Hongyu Wang of Intel's open-source compiler team explains of the APX PPX feature:
PPX stands for Push-Pop Acceleration. PUSH/PUSH2 and its corresponding POP can be marked with a 1-bit hint to indicate that the POP reads the value written by the PUSH from the stack. The processor tracks these marked instructions internally and fast-forwards register data between matching PUSH and POP instructions, without going through memory or through the training loop of the Fast Store Forwarding Predictor (FSFP). This feature can also be adopted to PUSH2/POP2.

For GCC, we emit explicit suffix 'p' (paired) to indicate the push/pop pair are marked with PPX hint. To separate form original push/pop, we use UNSPEC to restrict the PPX related patterns. So for pushp/popp, the cfi is manually adjusted for the UNSPEC PPX insns.

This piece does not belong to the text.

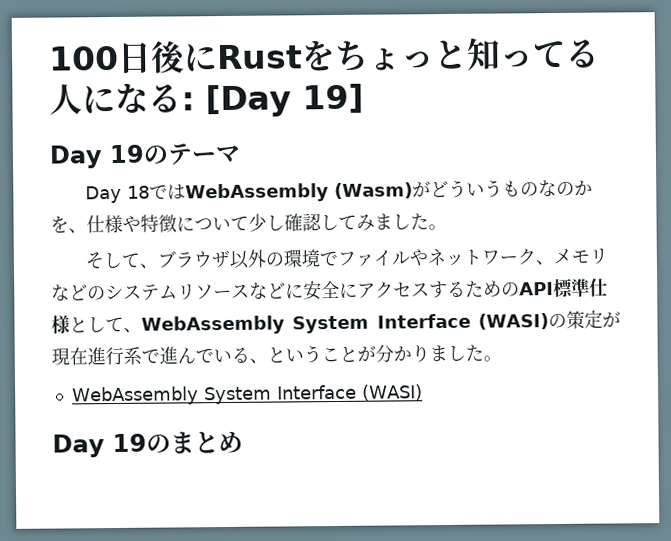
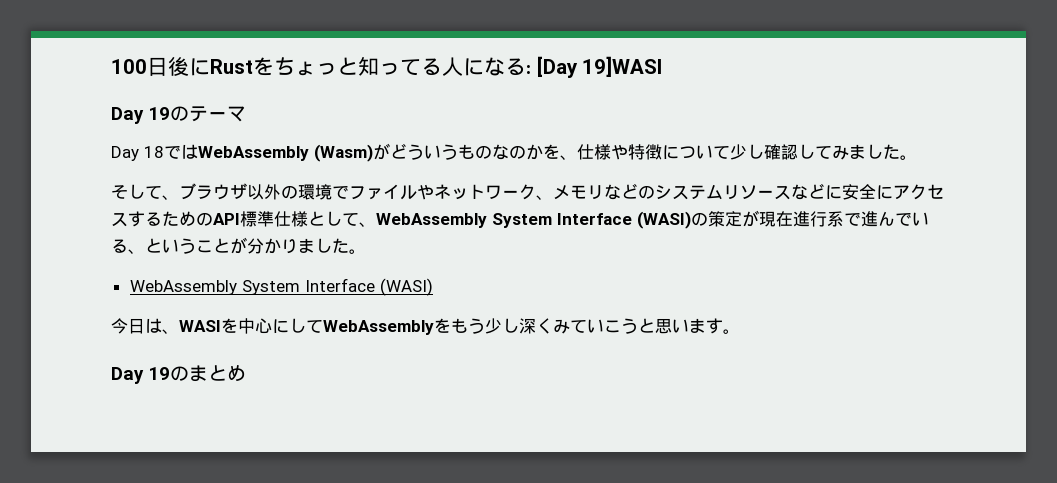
[301,83,364,114] 19] -> [582,56,663,77] 19]WASI
(423, 392) none -> [111,318,740,335] // 今日は、WASIを中心にしてWebAssemblyをもう少し深くみていこうと思います。

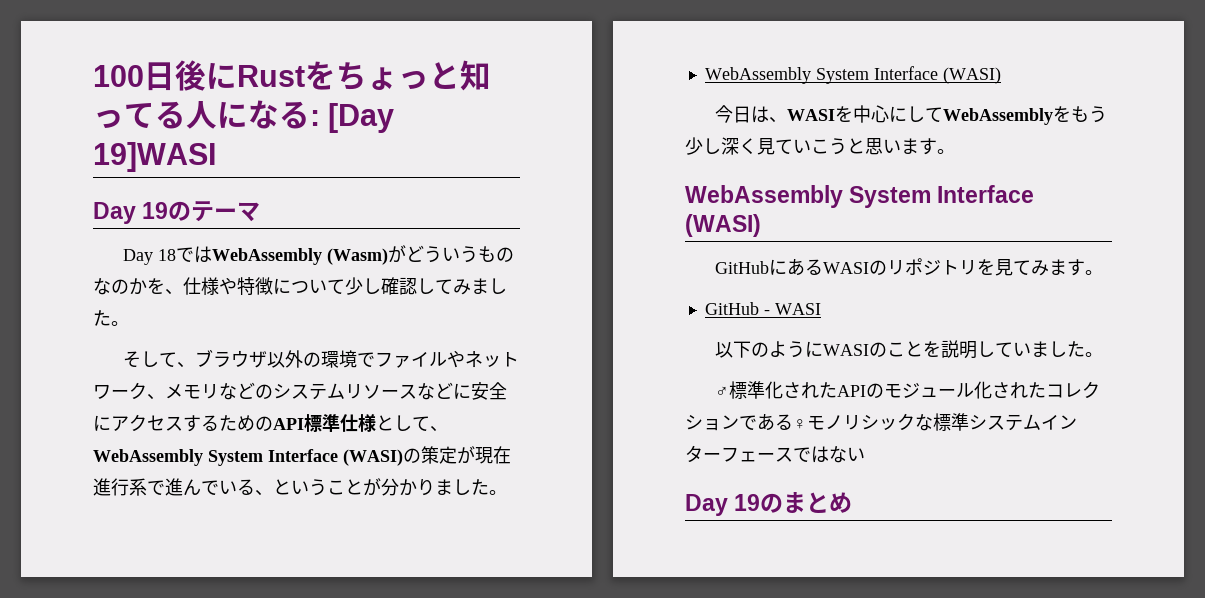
[553,319,570,334] み -> [757,138,775,155] 見
(740, 331) none -> [685,185,1035,208] [685,214,761,237] [714,258,1103,276] [704,302,821,315] [714,340,1103,359] [714,381,1100,399] [685,413,1077,431] [685,445,865,463] // WebAssembly System Interface (WASI) // GitHubにあるWASIのリポジトリを見てみます。 // GitHub - WASI // 以下のようにWASIのことを説明していました。 // ♂標準化されたAPIのモジュール化されたコレクションである♀モノリシックな標準システムインターフェースではない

In the first implementation we only emit them under prologue/epilogue when saving/restoring callee-saved registers to make sure push/pop are paired. So an extra flag was added to check if PPX insns can be emitted for those register save/restore interfaces.

The PPX hint is purely a performance hint. If the 'p' suffix is not emitted for paired push/pop, the PPX optimization will be disabled, while program sematic will not be affected at all.

This patch gets the Push-Pop Acceleration all wired up as the latest piece of the APX puzzle for the GNU Compiler Collection. As mentioned though with the GCC 14 feature development ending imminently, it's not clear Intel APX support will be completed in time for GCC 14 and thus it might not be until GCC 15 in early 2025 before all of the Advanced Performance Extensions functionality will be implemented and rolled out into a stable GCC release.